**Plain-text document sources**

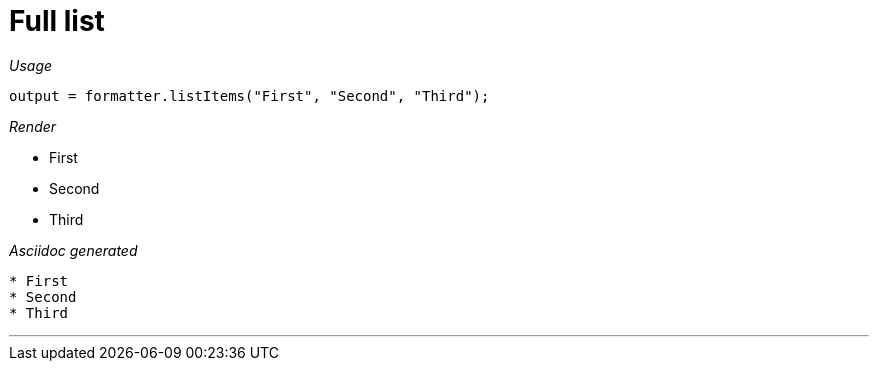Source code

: ifndef::ROOT_PATH[:ROOT_PATH: ../../..]

[#org_sfvl_docformatter_asciidocformattertest_asciidoclist_should_format_list]
= Full list


[red]##_Usage_##
[source,java,indent=0]
----
            output = formatter.listItems("First", "Second", "Third");
----

[red]##_Render_##


* First
* Second
* Third

[red]##_Asciidoc generated_##
------

* First
* Second
* Third
------

___
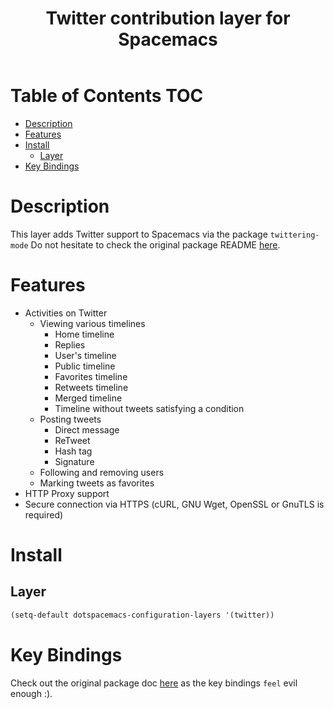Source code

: #+TITLE: Twitter contribution layer for Spacemacs
[[file:img/twitter.png]]
* Table of Contents                                                     :TOC:
 - [[#description-][Description ]]
 - [[#features][Features]]
 - [[#install][Install]]
     - [[#layer][Layer]]
 - [[#key-bindings][Key Bindings]]

* Description 
This layer adds Twitter support to Spacemacs via the package =twittering-mode=
Do not hesitate to check the original package README [[https://github.com/hayamiz/twittering-mode][here]]. 
* Features
- Activities on Twitter
  - Viewing various timelines
    - Home timeline
    - Replies
    - User's timeline
    - Public timeline
    - Favorites timeline
    - Retweets timeline
    - Merged timeline
    - Timeline without tweets satisfying a condition
  - Posting tweets
    - Direct message
    - ReTweet
    - Hash tag
    - Signature
  - Following and removing users
  - Marking tweets as favorites
- HTTP Proxy support
- Secure connection via HTTPS (cURL, GNU Wget, OpenSSL or GnuTLS is required)

* Install
** Layer
#+begin_src emacs-lisp
  (setq-default dotspacemacs-configuration-layers '(twitter))
#+end_src

* Key Bindings

Check out the original package doc [[https://github.com/hayamiz/twittering-mode/blob/master/README.markdown#usage][here]] as the key bindings =feel= evil enough :).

**Task description**
From the line that holds "- Posting tweets" to the last line of the records above, print each line exactly. Add nothing else.

**Final answer**
  - Posting tweets
    - Direct message
    - ReTweet
    - Hash tag
    - Signature
  - Following and removing users
  - Marking tweets as favorites
- HTTP Proxy support
- Secure connection via HTTPS (cURL, GNU Wget, OpenSSL or GnuTLS is required)

* Install
** Layer
#+begin_src emacs-lisp
  (setq-default dotspacemacs-configuration-layers '(twitter))
#+end_src

* Key Bindings

Check out the original package doc [[https://github.com/hayamiz/twittering-mode/blob/master/README.markdown#usage][here]] as the key bindings =feel= evil enough :).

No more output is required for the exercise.